だが、記憶を除けば俺もただの20にも届かぬ若者でしかたないことを実感した。もしくは年齢なんて関係がないのか。後者かな?
俺は――
「おい、断られたならそろそろ交代しろ」
「誰だ。今、私が――」
ナンパしていたもしくは絡んでいた男がこちらを向きながら何か訴えようとして止まった。
「そちらの可愛いお嬢さんとお話したいんだが、譲ってくれないかな?」
「は、はい」
日頃の俺ならこんな横暴は通じないし、しようとも思わない。だが今日は――止められない。

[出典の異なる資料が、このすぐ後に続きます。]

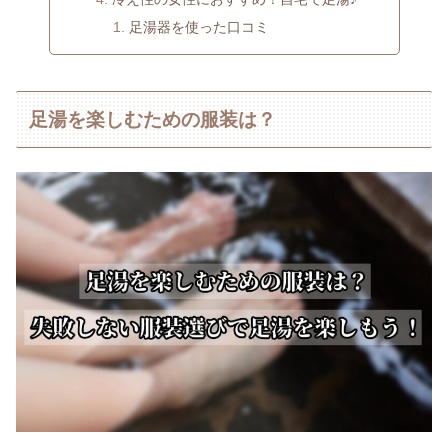
足湯器を使った口コミ
足湯を楽しむための服装は？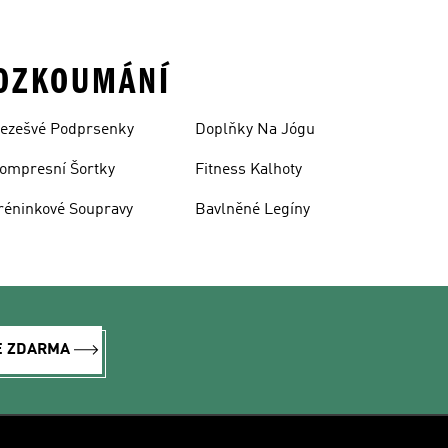
ROZKOUMÁNÍ
ezešvé Podprsenky
Doplňky Na Jógu
ompresní Šortky
Fitness Kalhoty
réninkové Soupravy
Bavlněné Legíny
E ZDARMA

助けに入ったわけではない。男に言った言葉の通り、俺も同じ穴の狢である。
「お嬢さん。良ければご一緒していただけませんかな」
一目惚れ。
そんなものがあるというのは知識として知っていた。だが、そんなものは自分には関係ないと思っていた。
それがまさか今宵訪れようとは思いもしなかった。
そして特殊な記憶と俺の短い人生経験に基づけば、このような機会は逃さぬ方が良い。
今の俺なら1人の令嬢の情報を得るのは難しくないだろう。しかし、場というのも大事だと思い行動を起こした。
そしてお嬢さんはしっかり俺の目を見返し、その綺麗な瞳には嫌悪感はないのでこれはいけるか?と思った……が――――
「――……申し訳ありません。この後、予定がありまして――」
おう、素気なく一刀両断。
一瞬意識が飛んだぜ。士官学校で教官からもらった急所への一撃よりも効いたぜ。
ついでに言えば意識が飛んでる間に彼女は居なくなっていた。おそらく無意識に応対したんだと思うが……そうでなくては今後に差し障る。1度ぐらいのことで諦める俺ではない。
……でも1週間ぐらい凹んでも許されるよな?と思ったが容赦なくギニアスに首根っこを掴まれて仕事に戻るはめに。
まぁこのクソ忙しい時に1週間も休みが取れるわけないよな。
とはいえ自分でなんとかしようと思っても気落ちというのはなかなか改善するものではない。それならそもそも鬱病なんて存在しない。
そんなわけで2週間ほどやる気が出ないながら仕事を熟していると――申請も出していないのになぜか人事異動でウチに誰かが来ることが告げられた。
ウチも人が足りているわけではないが他よりは充実しているので増員の申請は出していない。それなのになぜ?と訝しんでいると、その当人が来たというので面合わせをしたのだが――
「本日付でお世話になることになりましたシンシア・セシル少佐であります。宜しくおねがいします」
そこには思いがけない形で彼女が立っていた。